> [DATA EXTRACTS]:

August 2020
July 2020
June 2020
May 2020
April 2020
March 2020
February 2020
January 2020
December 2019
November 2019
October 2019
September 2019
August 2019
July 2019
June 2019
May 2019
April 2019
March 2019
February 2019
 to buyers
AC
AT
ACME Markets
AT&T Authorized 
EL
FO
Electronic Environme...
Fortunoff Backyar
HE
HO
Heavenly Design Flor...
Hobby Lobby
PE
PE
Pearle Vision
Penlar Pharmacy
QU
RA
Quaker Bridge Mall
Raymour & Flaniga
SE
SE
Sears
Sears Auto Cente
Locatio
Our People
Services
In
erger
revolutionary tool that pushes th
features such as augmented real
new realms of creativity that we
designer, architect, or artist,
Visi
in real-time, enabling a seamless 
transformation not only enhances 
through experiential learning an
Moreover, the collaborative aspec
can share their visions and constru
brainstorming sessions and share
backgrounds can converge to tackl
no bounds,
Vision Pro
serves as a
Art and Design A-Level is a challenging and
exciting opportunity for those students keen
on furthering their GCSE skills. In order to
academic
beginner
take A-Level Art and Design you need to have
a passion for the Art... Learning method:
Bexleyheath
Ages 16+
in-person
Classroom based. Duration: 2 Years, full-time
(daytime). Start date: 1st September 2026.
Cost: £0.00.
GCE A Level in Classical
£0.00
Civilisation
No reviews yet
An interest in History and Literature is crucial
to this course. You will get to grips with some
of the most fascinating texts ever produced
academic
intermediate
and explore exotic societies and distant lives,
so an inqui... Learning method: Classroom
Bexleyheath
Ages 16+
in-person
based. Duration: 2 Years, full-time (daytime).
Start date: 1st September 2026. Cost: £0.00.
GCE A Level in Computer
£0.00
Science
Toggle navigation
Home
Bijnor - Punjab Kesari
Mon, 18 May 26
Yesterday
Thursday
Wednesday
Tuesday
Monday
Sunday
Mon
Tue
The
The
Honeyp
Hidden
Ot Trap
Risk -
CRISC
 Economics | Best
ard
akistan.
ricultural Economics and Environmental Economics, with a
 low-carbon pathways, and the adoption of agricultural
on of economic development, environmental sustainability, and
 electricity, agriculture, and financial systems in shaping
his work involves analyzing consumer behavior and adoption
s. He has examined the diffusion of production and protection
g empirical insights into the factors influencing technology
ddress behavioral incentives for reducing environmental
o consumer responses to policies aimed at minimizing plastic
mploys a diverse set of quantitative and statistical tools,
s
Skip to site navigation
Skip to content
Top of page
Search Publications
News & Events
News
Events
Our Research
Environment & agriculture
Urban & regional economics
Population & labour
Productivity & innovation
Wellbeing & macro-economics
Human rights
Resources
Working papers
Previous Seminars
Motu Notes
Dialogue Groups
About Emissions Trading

> [WORK INSTRUCTION]: No line may be left out; the records are to be transcribed in full.

> [OUTPUT BELOW]:
August 2020
July 2020
June 2020
May 2020
April 2020
March 2020
February 2020
January 2020
December 2019
November 2019
October 2019
September 2019
August 2019
July 2019
June 2019
May 2019
April 2019
March 2019
February 2019
 to buyers
AC
AT
ACME Markets
AT&T Authorized 
EL
FO
Electronic Environme...
Fortunoff Backyar
HE
HO
Heavenly Design Flor...
Hobby Lobby
PE
PE
Pearle Vision
Penlar Pharmacy
QU
RA
Quaker Bridge Mall
Raymour & Flaniga
SE
SE
Sears
Sears Auto Cente
Locatio
Our People
Services
In
erger
revolutionary tool that pushes th
features such as augmented real
new realms of creativity that we
designer, architect, or artist,
Visi
in real-time, enabling a seamless 
transformation not only enhances 
through experiential learning an
Moreover, the collaborative aspec
can share their visions and constru
brainstorming sessions and share
backgrounds can converge to tackl
no bounds,
Vision Pro
serves as a
Art and Design A-Level is a challenging and
exciting opportunity for those students keen
on furthering their GCSE skills. In order to
academic
beginner
take A-Level Art and Design you need to have
a passion for the Art... Learning method:
Bexleyheath
Ages 16+
in-person
Classroom based. Duration: 2 Years, full-time
(daytime). Start date: 1st September 2026.
Cost: £0.00.
GCE A Level in Classical
£0.00
Civilisation
No reviews yet
An interest in History and Literature is crucial
to this course. You will get to grips with some
of the most fascinating texts ever produced
academic
intermediate
and explore exotic societies and distant lives,
so an inqui... Learning method: Classroom
Bexleyheath
Ages 16+
in-person
based. Duration: 2 Years, full-time (daytime).
Start date: 1st September 2026. Cost: £0.00.
GCE A Level in Computer
£0.00
Science
Toggle navigation
Home
Bijnor - Punjab Kesari
Mon, 18 May 26
Yesterday
Thursday
Wednesday
Tuesday
Monday
Sunday
Mon
Tue
The
The
Honeyp
Hidden
Ot Trap
Risk -
CRISC
 Economics | Best
ard
akistan.
ricultural Economics and Environmental Economics, with a
 low-carbon pathways, and the adoption of agricultural
on of economic development, environmental sustainability, and
 electricity, agriculture, and financial systems in shaping
his work involves analyzing consumer behavior and adoption
s. He has examined the diffusion of production and protection
g empirical insights into the factors influencing technology
ddress behavioral incentives for reducing environmental
o consumer responses to policies aimed at minimizing plastic
mploys a diverse set of quantitative and statistical tools,
s
Skip to site navigation
Skip to content
Top of page
Search Publications
News & Events
News
Events
Our Research
Environment & agriculture
Urban & regional economics
Population & labour
Productivity & innovation
Wellbeing & macro-economics
Human rights
Resources
Working papers
Previous Seminars
Motu Notes
Dialogue Groups
About Emissions Trading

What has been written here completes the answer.